Da, wo ich herkomme, würde man einen eigenen Gleisanschluss für ein Gewerbegebiet einen USP nennen – eine Unique Selling Proposition, also ein Alleinstellungsmerkmal. Und soweit ich das weiß, ist der Gleisanschluss wirklich ein Alleinstellungsmerkmal für das zu entwickelnde Industrie- und Gewerbegebiet.

Ich komme zu einem zweiten Punkt, der uns Rätsel aufgibt: die Haftung für Altlasten auf dem Opel-Gelände. In der Beschlussvorlage der Verwaltung steht dazu auf Seite 4 zu den wesentlichen Inhalten des Kaufvertrages, über den wir hier abstimmen sollen unter § 3.3 c): Kein Haftungsausschluss für Altlasten zugunsten des Verkäufers, sofern eine Verursacherhaftung z.B. nach § 4 Abs. 3 BBodSchG vorliegt.

Ich halte die Hervorhebung gerade dieses Absatzes für geradezu irreführend, denn unter § 3.3 b) steht etwas ganz anderes. Vielleicht kann ja jemand Befugtes diesen Absatz noch einmal dem Rat im öffentlichen Teil explizit zur Kenntnis geben und erläutern.
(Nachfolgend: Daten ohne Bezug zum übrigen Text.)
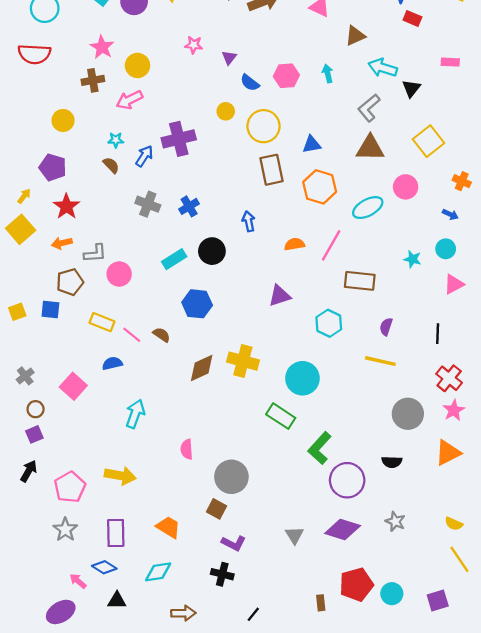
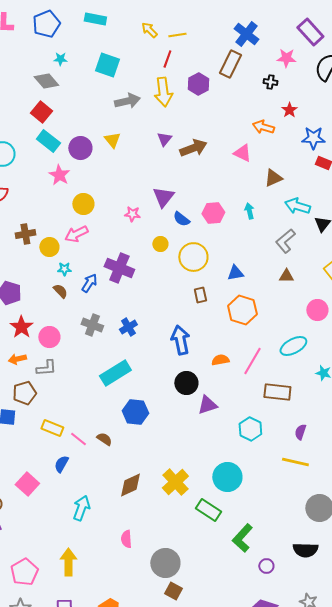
pink star: (194, 45) -> (132, 214), moved
pink star: (102, 47) -> (59, 175), moved
purple triangle: (229, 57) -> (163, 197), size x1.6
brown cross: (93, 80) -> (25, 234), moved
yellow circle: (63, 120) -> (49, 247), moved
purple cross: (179, 139) -> (119, 268), turned 36
brown triangle: (370, 148) -> (286, 276), size x0.6
brown rectangle: (272, 170) -> (200, 295), size x0.6
cyan ellipse: (368, 208) -> (293, 346), moved
blue arrow: (249, 221) -> (180, 340), size x1.6
black circle: (212, 251) -> (186, 383), moved
cyan rectangle: (174, 259) -> (115, 373), size x1.4
pink circle: (119, 274) -> (49, 337), moved
yellow cross: (243, 361) -> (175, 482), moved, turned 32
blue semicircle: (112, 363) -> (61, 464), turned -48
brown diamond: (202, 368) -> (130, 485), moved
black semicircle: (392, 462) -> (305, 550), size x1.4
yellow arrow: (120, 476) -> (68, 562), turned -100
purple circle: (347, 480) -> (266, 566), size x0.5
brown square: (217, 509) -> (173, 591), moved

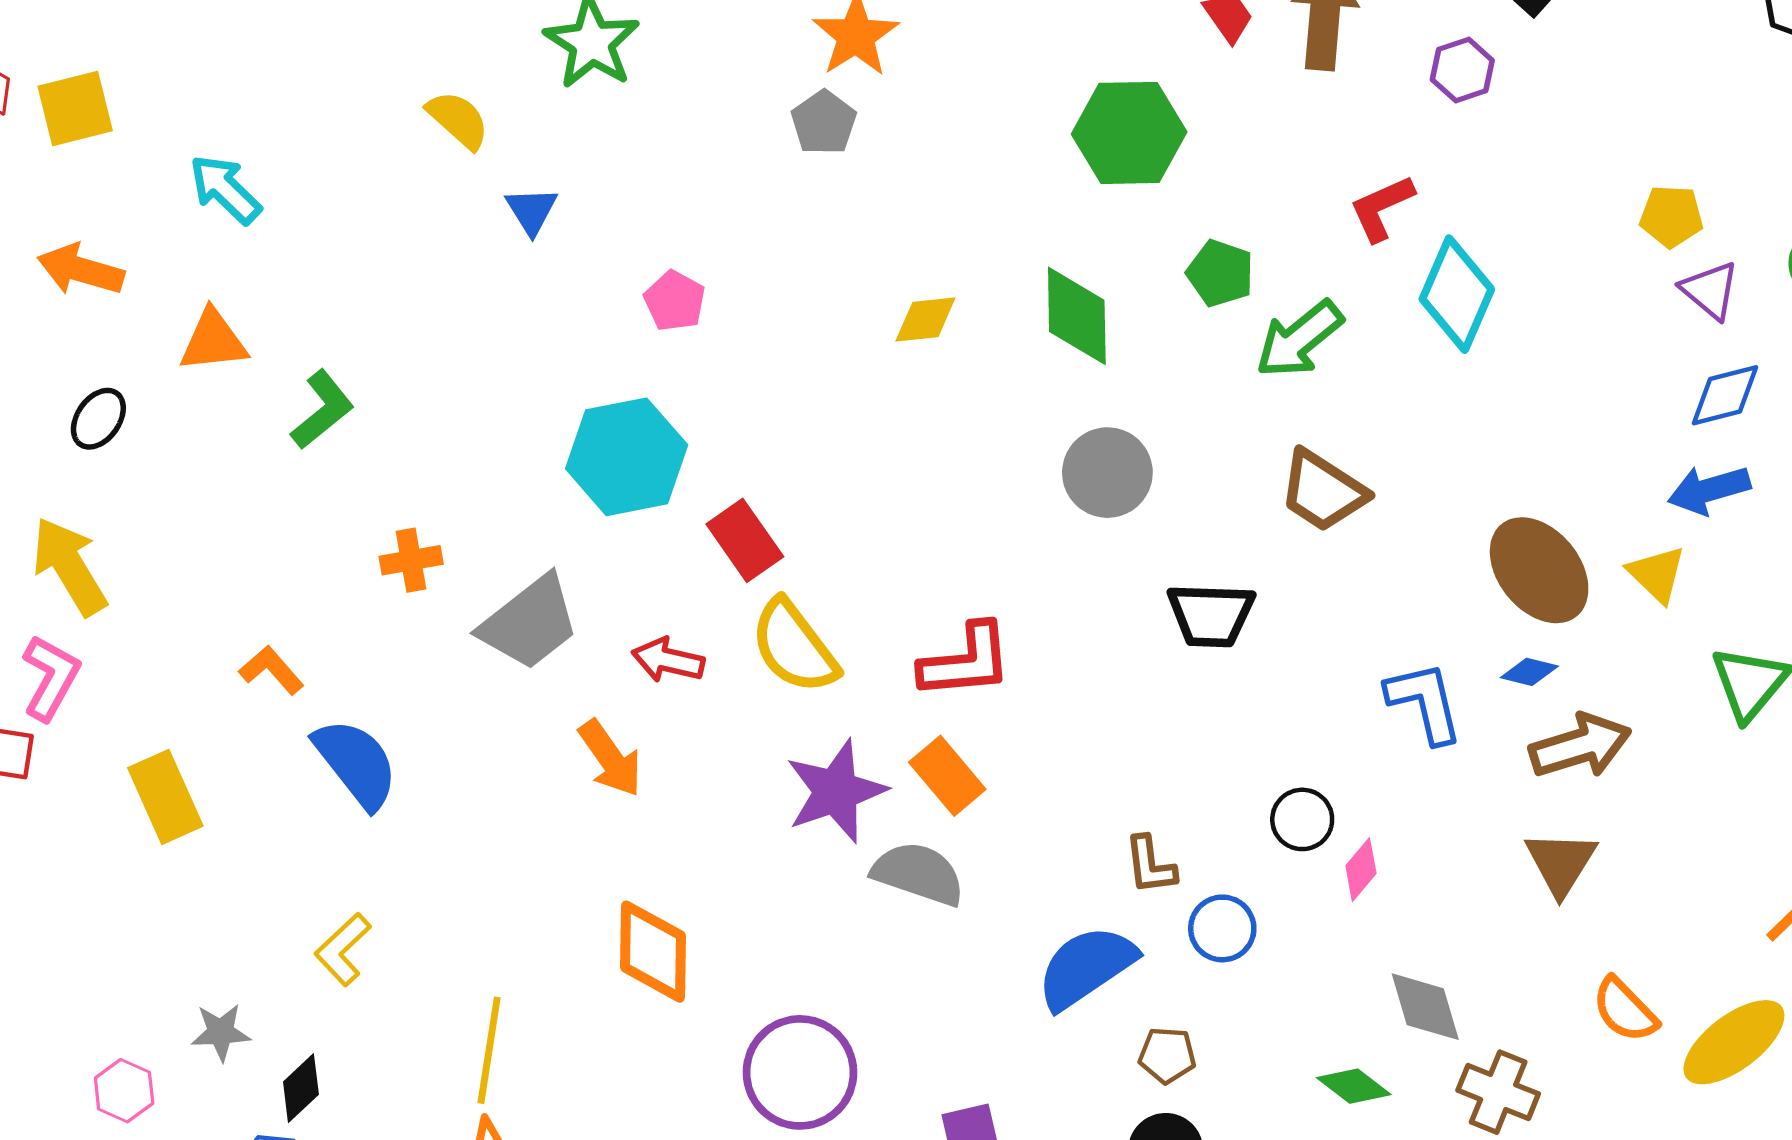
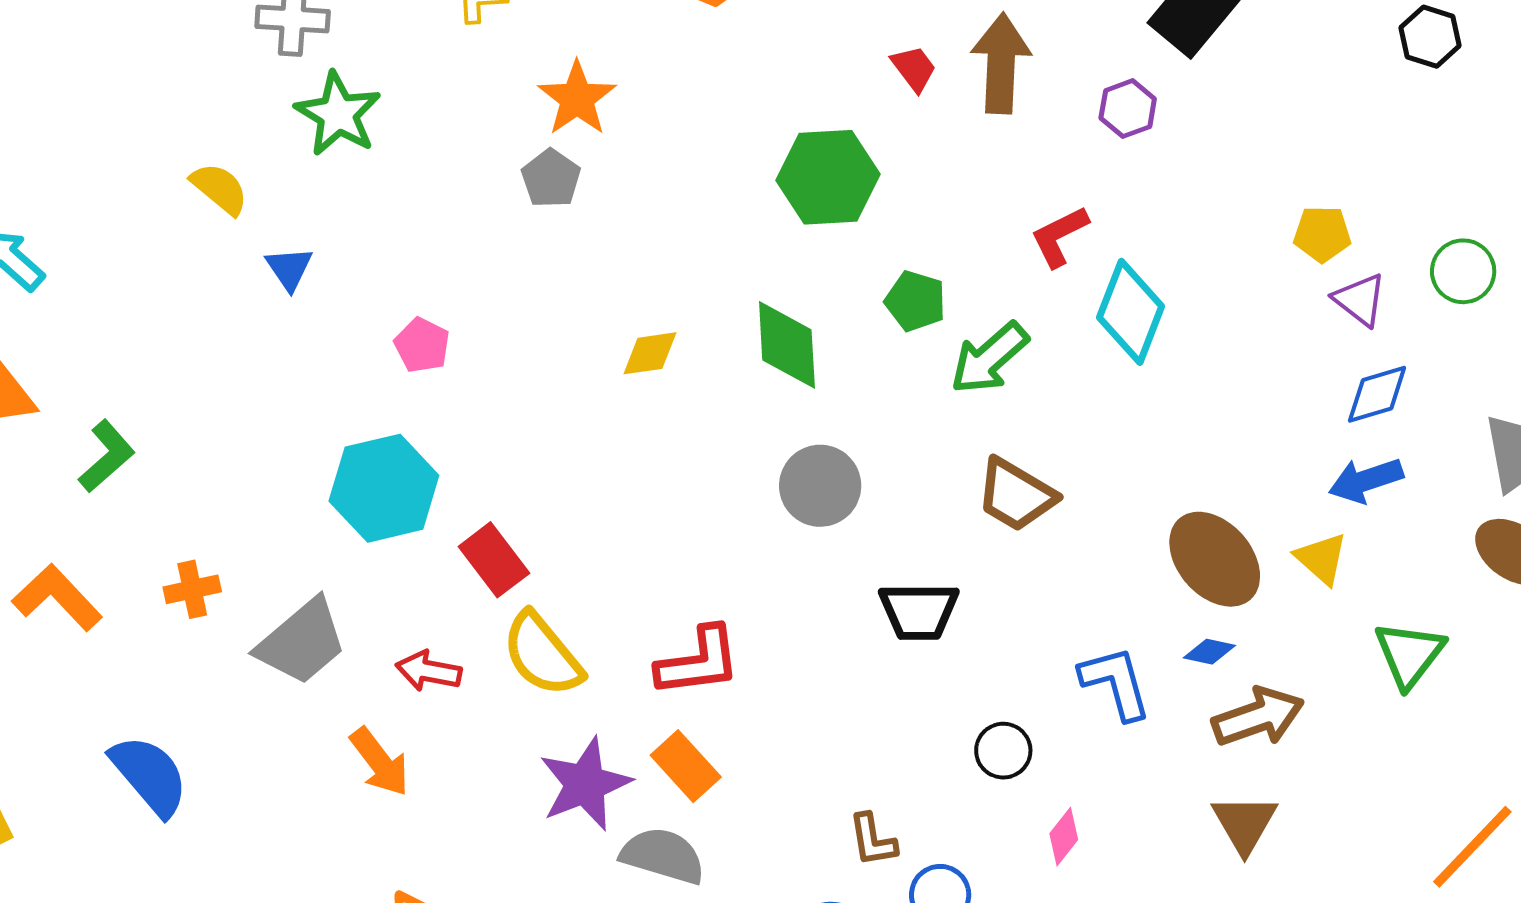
orange L-shape: (271, 670) -> (57, 598), moved, size x1.5
black circle: (1302, 819) -> (1003, 751), moved

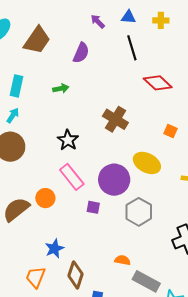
Ganz generell haben wir als Fraktion DIE LINKE die Befürchtung, dass wir da mit öffentlichen Geldern ein Grundstück erwerben, bei dem die Kosten für die Altlastenbeseitigung ein unkalkulierbares Risiko für die Zukunft darstellen.

Punkt 3: Der symbolische Kaufpreis von einem Euro. Klingt günstig, ist es aber vielleicht nicht. Es handelt sich hier nur dann nicht um eine selektive Begünstigung eines Unternehmens, wenn „dem vereinbarten Kaufpreis von 1,00 € ein positiver Wert des Grundstücks beigelegt werden kann. Diese Voraussetzung sieht das Gutachten durch zwei Wertermittlungen bestätigt.“

Vielleicht kann jemand auch hier Licht ins Dunkel bringen und den negativen Wert, auf den der städtische Gutachterausschuss kommt, einmal nennen. Und gibt es nicht ein weiteres unabhängiges Gutachten, das ebenfalls auf einen negativen Grundstückwert kommt? Müssten wir bzw. Bochum Perspektive 2022 demnach nicht eher noch Geld von Opel bekommen, wenn wir Eigentümer dieses Geländes werden?
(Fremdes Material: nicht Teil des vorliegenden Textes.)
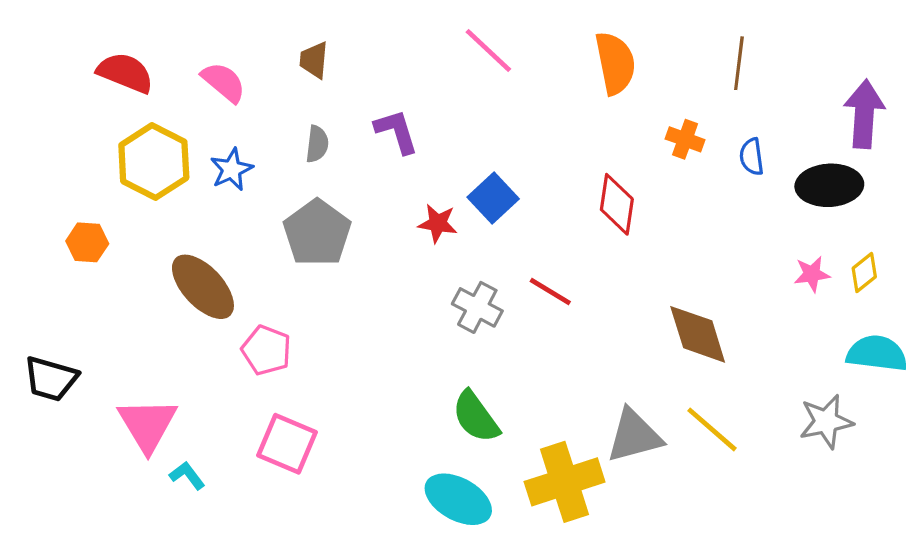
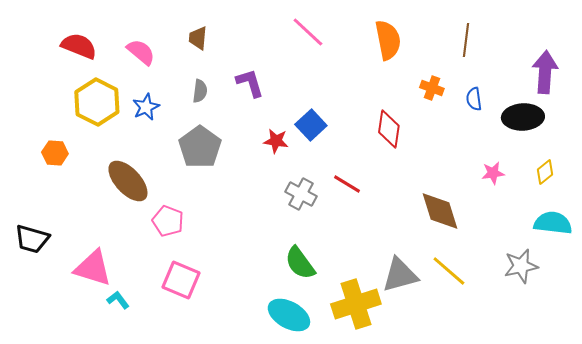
pink star: (812, 274) -> (493, 173), moved
pink triangle: (147, 425) -> (93, 268), turned -42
Und so komme ich auch zu meinem letzten Punkt: dem lieben Geld. Immerhin öffentliches Geld, das wir hier ausgeben. Und wir von der Linksfraktion befürchten, dass die gut gemeinte Gesellschaft Bochum Perspektive 2022 für die zukünftigen Haushalte der Stadt Bochum zu einem Fass ohne Boden werden kann. Und es ist nicht so, dass uns die Verwaltung auf diesen Umstand nicht ausdrücklich hingewiesen hätte. Oder wie sonst ist das zu verstehen, was in der Begründung der Beschlussvorlage auf Seite 8 überdeutlich und für alle verständlich zu lesen ist:

„Wichtig ist, dass ausreichend Gesellschaftereinlagen vor Beginn des Wirtschaftsjahres eingezahlt werden, damit diese für das folgende Wirtschaftsjahr zur Verfügung stehen. Aus diesem Grunde wurden bereits in 2014 Gesellschaftereinlagen für 2015 eingezahlt. Dies wird in Höhe des voraussichtlich im Folgejahr entstehenden Verlustes (insbesondere der nicht förderfähigen Kosten) auch in den zukünftigen Wirtschaftsjahren erforderlich sein.“

Nein, meine Damen und Herren, diesem Grundstückskaufvertrag des Bochumer Opel-Werks I können wir in der bisher vorliegenden Form nicht zustimmen. Die Fraktion DIE LINKE wird daher diese Beschlussvorlage ablehnen.